Start of Data for analysis

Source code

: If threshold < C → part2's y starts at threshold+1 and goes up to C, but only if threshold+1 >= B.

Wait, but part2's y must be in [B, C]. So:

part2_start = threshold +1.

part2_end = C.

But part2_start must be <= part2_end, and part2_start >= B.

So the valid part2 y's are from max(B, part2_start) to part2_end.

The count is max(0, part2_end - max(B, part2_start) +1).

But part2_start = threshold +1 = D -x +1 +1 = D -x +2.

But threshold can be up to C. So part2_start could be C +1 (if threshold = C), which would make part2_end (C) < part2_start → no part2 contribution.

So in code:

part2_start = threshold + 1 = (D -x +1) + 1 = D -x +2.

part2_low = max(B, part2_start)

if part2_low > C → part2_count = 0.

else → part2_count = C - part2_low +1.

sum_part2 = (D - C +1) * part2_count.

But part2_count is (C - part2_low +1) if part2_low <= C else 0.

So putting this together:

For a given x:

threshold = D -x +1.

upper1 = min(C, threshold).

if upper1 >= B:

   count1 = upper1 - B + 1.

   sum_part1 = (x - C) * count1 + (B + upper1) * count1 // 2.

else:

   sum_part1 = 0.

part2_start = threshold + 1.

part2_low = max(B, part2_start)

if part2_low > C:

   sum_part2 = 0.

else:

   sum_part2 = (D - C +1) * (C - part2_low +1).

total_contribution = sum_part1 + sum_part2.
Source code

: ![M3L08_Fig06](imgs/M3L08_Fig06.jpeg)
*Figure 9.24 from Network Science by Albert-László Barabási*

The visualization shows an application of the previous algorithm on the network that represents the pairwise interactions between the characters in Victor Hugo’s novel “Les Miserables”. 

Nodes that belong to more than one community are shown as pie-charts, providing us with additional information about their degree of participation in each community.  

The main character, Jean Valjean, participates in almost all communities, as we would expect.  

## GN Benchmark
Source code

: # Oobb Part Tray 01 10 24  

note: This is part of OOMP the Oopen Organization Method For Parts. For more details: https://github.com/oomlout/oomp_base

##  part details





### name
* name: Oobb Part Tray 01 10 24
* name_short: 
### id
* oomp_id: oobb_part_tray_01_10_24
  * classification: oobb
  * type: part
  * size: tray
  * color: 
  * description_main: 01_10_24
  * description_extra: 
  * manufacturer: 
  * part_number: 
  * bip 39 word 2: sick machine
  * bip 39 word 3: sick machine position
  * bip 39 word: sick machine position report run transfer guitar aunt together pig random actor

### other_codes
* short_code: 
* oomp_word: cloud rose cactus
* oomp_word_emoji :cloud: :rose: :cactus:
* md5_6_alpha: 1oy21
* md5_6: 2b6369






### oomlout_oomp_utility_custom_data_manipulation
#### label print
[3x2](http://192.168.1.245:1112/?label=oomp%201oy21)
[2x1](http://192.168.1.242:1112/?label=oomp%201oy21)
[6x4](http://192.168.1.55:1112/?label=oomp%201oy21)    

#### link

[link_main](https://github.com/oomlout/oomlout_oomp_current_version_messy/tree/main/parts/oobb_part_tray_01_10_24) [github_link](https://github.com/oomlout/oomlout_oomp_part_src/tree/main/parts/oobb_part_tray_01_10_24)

End of Data for analysis

Problem details: Nothing but an exact reproduction of the entries is wanted.

Task response:
Source code

: If threshold < C → part2's y starts at threshold+1 and goes up to C, but only if threshold+1 >= B.

Wait, but part2's y must be in [B, C]. So:

part2_start = threshold +1.

part2_end = C.

But part2_start must be <= part2_end, and part2_start >= B.

So the valid part2 y's are from max(B, part2_start) to part2_end.

The count is max(0, part2_end - max(B, part2_start) +1).

But part2_start = threshold +1 = D -x +1 +1 = D -x +2.

But threshold can be up to C. So part2_start could be C +1 (if threshold = C), which would make part2_end (C) < part2_start → no part2 contribution.

So in code:

part2_start = threshold + 1 = (D -x +1) + 1 = D -x +2.

part2_low = max(B, part2_start)

if part2_low > C → part2_count = 0.

else → part2_count = C - part2_low +1.

sum_part2 = (D - C +1) * part2_count.

But part2_count is (C - part2_low +1) if part2_low <= C else 0.

So putting this together:

For a given x:

threshold = D -x +1.

upper1 = min(C, threshold).

if upper1 >= B:

   count1 = upper1 - B + 1.

   sum_part1 = (x - C) * count1 + (B + upper1) * count1 // 2.

else:

   sum_part1 = 0.

part2_start = threshold + 1.

part2_low = max(B, part2_start)

if part2_low > C:

   sum_part2 = 0.

else:

   sum_part2 = (D - C +1) * (C - part2_low +1).

total_contribution = sum_part1 + sum_part2.
Source code

: ![M3L08_Fig06](imgs/M3L08_Fig06.jpeg)
*Figure 9.24 from Network Science by Albert-László Barabási*

The visualization shows an application of the previous algorithm on the network that represents the pairwise interactions between the characters in Victor Hugo’s novel “Les Miserables”. 

Nodes that belong to more than one community are shown as pie-charts, providing us with additional information about their degree of participation in each community.  

The main character, Jean Valjean, participates in almost all communities, as we would expect.  

## GN Benchmark
Source code

: # Oobb Part Tray 01 10 24  

note: This is part of OOMP the Oopen Organization Method For Parts. For more details: https://github.com/oomlout/oomp_base

##  part details





### name
* name: Oobb Part Tray 01 10 24
* name_short: 
### id
* oomp_id: oobb_part_tray_01_10_24
  * classification: oobb
  * type: part
  * size: tray
  * color: 
  * description_main: 01_10_24
  * description_extra: 
  * manufacturer: 
  * part_number: 
  * bip 39 word 2: sick machine
  * bip 39 word 3: sick machine position
  * bip 39 word: sick machine position report run transfer guitar aunt together pig random actor

### other_codes
* short_code: 
* oomp_word: cloud rose cactus
* oomp_word_emoji :cloud: :rose: :cactus:
* md5_6_alpha: 1oy21
* md5_6: 2b6369






### oomlout_oomp_utility_custom_data_manipulation
#### label print
[3x2](http://192.168.1.245:1112/?label=oomp%201oy21)
[2x1](http://192.168.1.242:1112/?label=oomp%201oy21)
[6x4](http://192.168.1.55:1112/?label=oomp%201oy21)    

#### link

[link_main](https://github.com/oomlout/oomlout_oomp_current_version_messy/tree/main/parts/oobb_part_tray_01_10_24) [github_link](https://github.com/oomlout/oomlout_oomp_part_src/tree/main/parts/oobb_part_tray_01_10_24)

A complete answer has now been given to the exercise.